======== Data supplied ========
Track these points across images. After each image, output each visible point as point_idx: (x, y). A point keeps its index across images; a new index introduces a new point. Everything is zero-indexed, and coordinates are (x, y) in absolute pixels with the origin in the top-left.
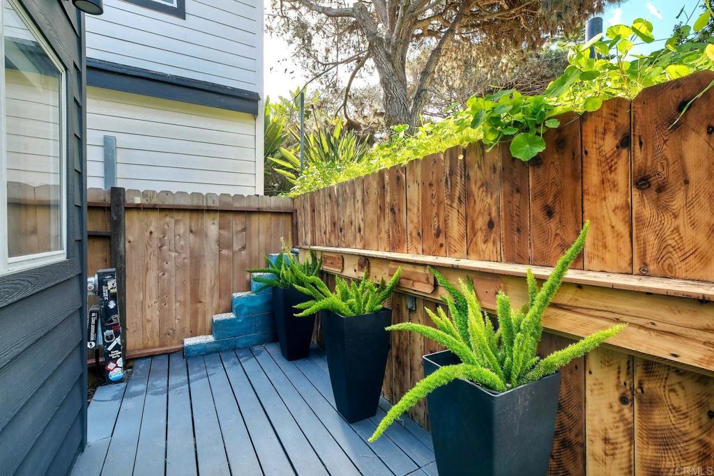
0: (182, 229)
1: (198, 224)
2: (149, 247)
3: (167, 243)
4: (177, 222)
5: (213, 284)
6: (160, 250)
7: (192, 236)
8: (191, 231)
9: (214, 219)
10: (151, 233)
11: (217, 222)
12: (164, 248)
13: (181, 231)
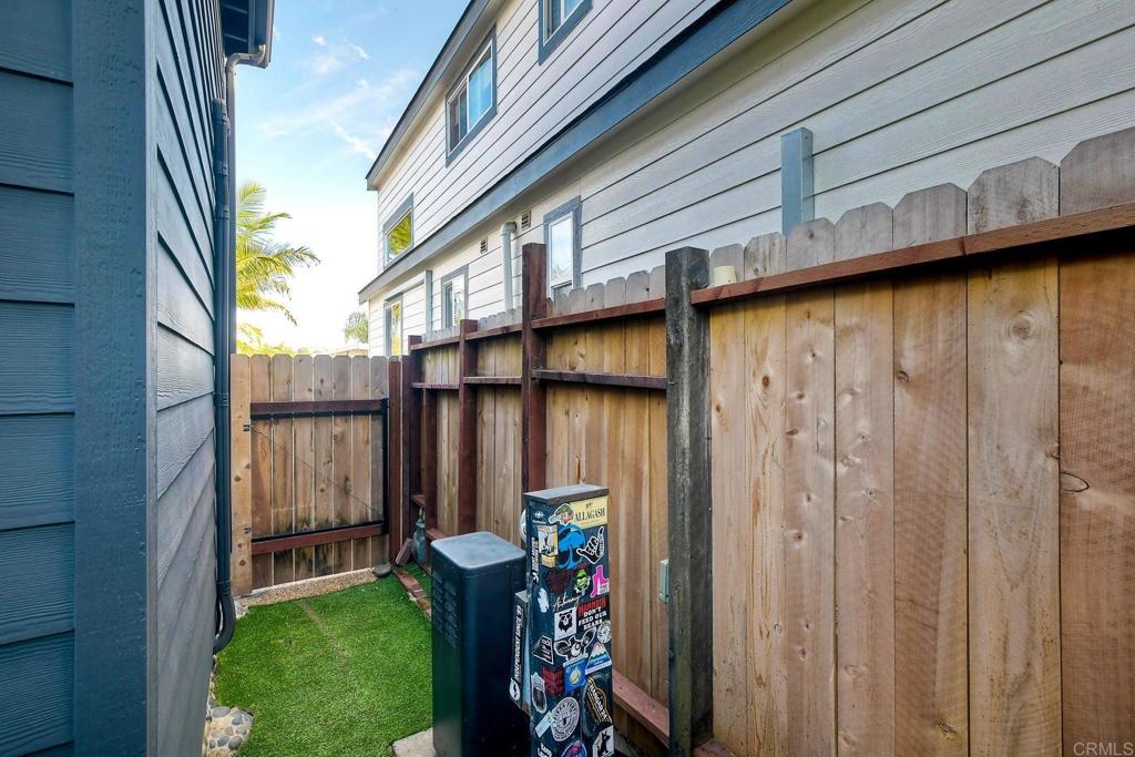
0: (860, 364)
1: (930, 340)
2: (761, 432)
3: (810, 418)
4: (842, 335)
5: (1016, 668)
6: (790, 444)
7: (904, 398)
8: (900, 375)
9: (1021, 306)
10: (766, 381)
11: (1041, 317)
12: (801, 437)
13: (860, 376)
========
Work item: Write out all of the data above exactly, pictures excluded.

Task solution:
Track these points across images. After each image, output each visible point as point_idx: (x, y). A point keeps its index across images; a new index introduces a new point. Everything is zero-indexed, and coordinates are (x, y) in absolute pixels with the origin in the top-left.
0: (182, 229)
1: (198, 224)
2: (149, 247)
3: (167, 243)
4: (177, 222)
5: (213, 284)
6: (160, 250)
7: (192, 236)
8: (191, 231)
9: (214, 219)
10: (151, 233)
11: (217, 222)
12: (164, 248)
13: (181, 231)
0: (860, 364)
1: (930, 340)
2: (761, 432)
3: (810, 418)
4: (842, 335)
5: (1016, 668)
6: (790, 444)
7: (904, 398)
8: (900, 375)
9: (1021, 306)
10: (766, 381)
11: (1041, 317)
12: (801, 437)
13: (860, 376)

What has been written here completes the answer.